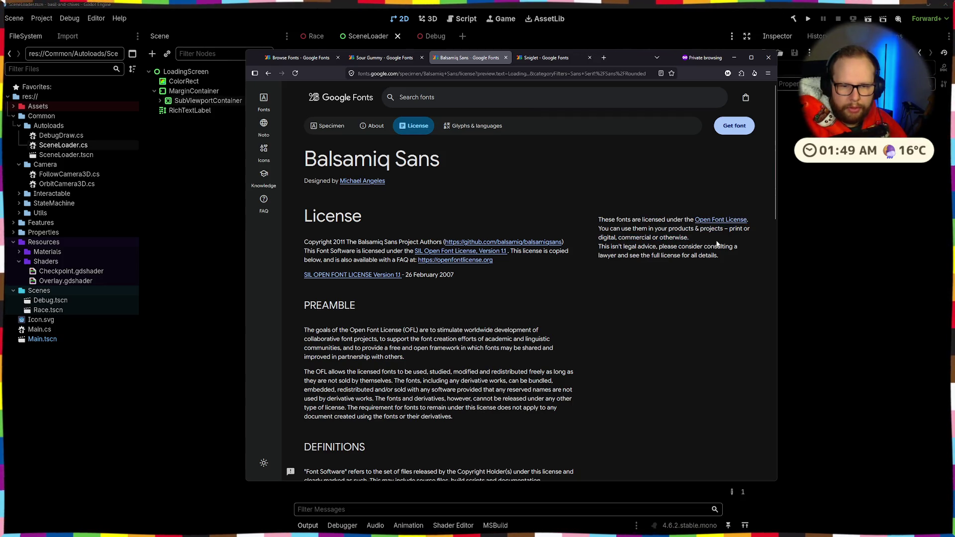
mouse_move(600, 246)
mouse_down()
mouse_move(712, 250)
mouse_move(591, 247)
mouse_up()
click(744, 254)
click(546, 247)
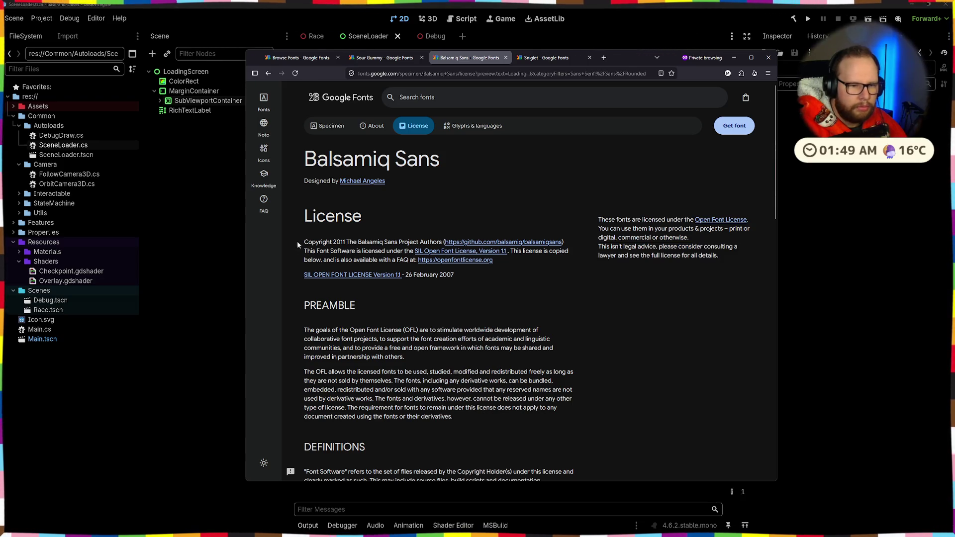
mouse_move(398, 234)
mouse_down()
mouse_move(364, 251)
mouse_move(550, 253)
mouse_move(349, 260)
mouse_up()
click(363, 244)
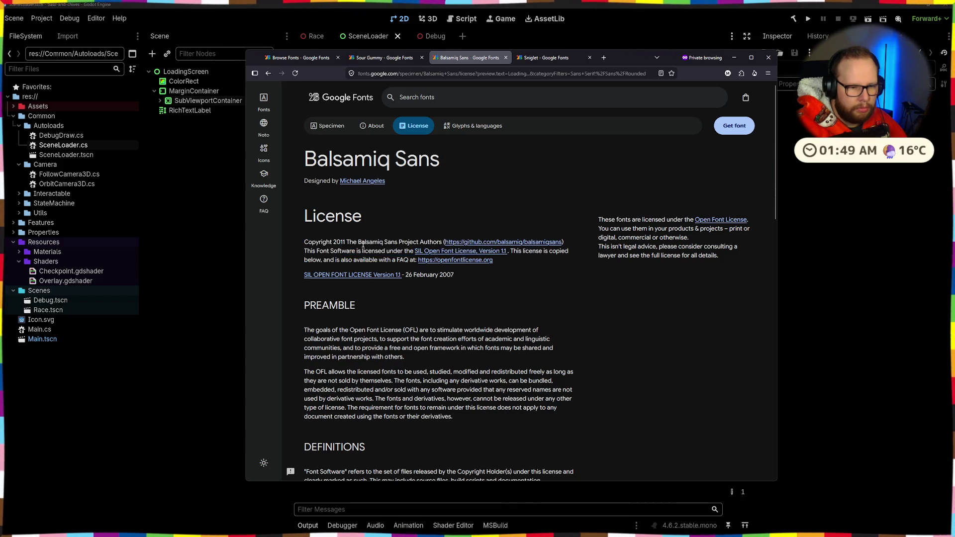
- Read through the SIL Open Font License 1.1 permissions and conditions, then return to the top
scroll(363, 244, down, 5)
scroll(362, 244, down, 3)
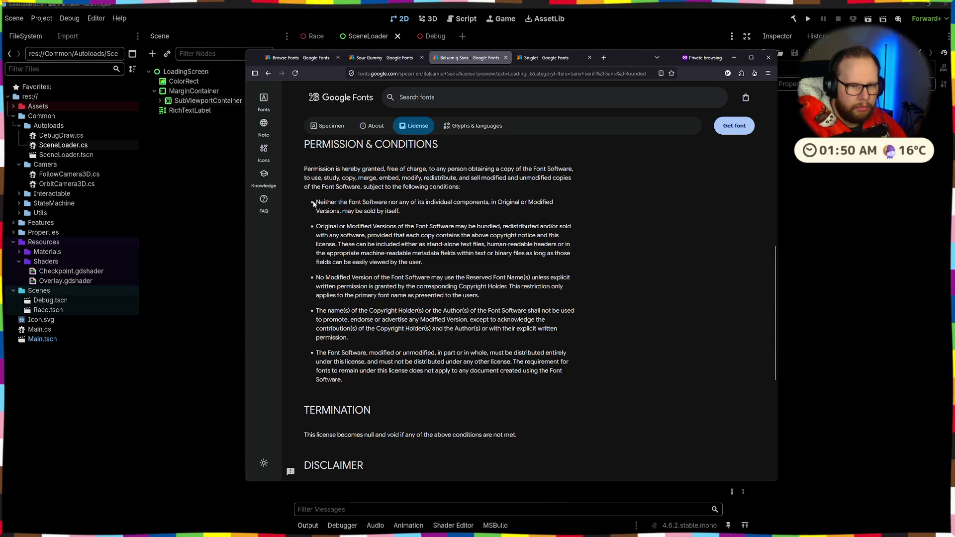
mouse_move(400, 211)
mouse_down()
mouse_move(318, 203)
mouse_move(436, 236)
mouse_move(437, 265)
mouse_up()
click(328, 202)
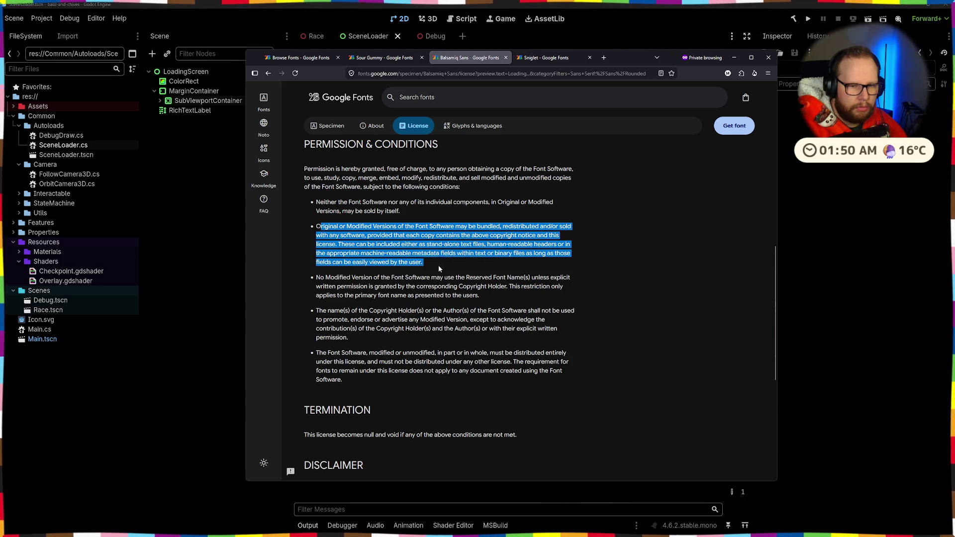
click(437, 265)
drag(321, 227, 437, 236)
click(425, 235)
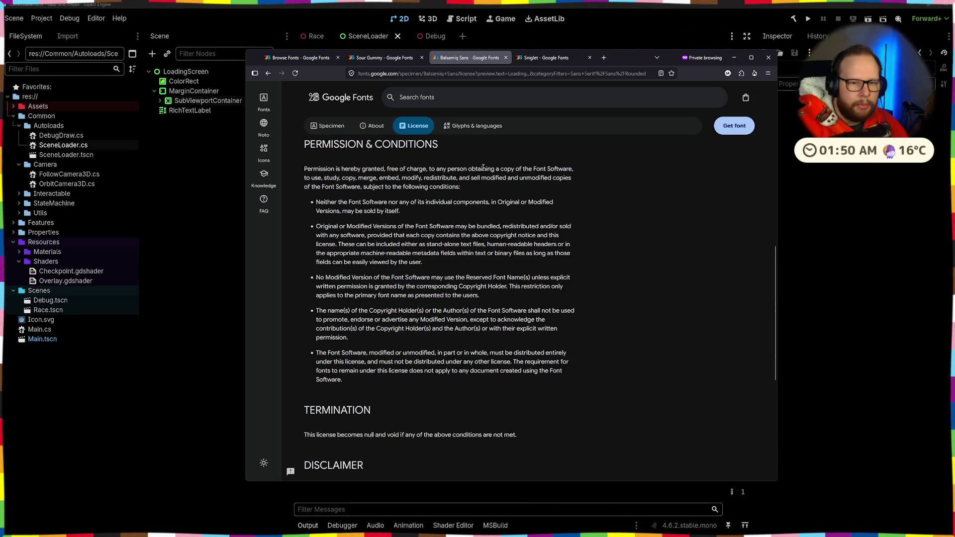
mouse_move(327, 178)
mouse_down()
mouse_move(516, 179)
mouse_move(462, 188)
mouse_move(607, 177)
mouse_move(334, 190)
mouse_move(463, 186)
mouse_up()
click(462, 186)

□ □ □ □ □

## Exercise goal
Write out exactly the lines of the material above, starting with the first and finishing with the line that contains "click(363, 244)", without pictures.

## Answer area
mouse_move(600, 246)
mouse_down()
mouse_move(712, 250)
mouse_move(591, 247)
mouse_up()
click(744, 254)
click(546, 247)
mouse_move(398, 234)
mouse_down()
mouse_move(364, 251)
mouse_move(550, 253)
mouse_move(349, 260)
mouse_up()
click(363, 244)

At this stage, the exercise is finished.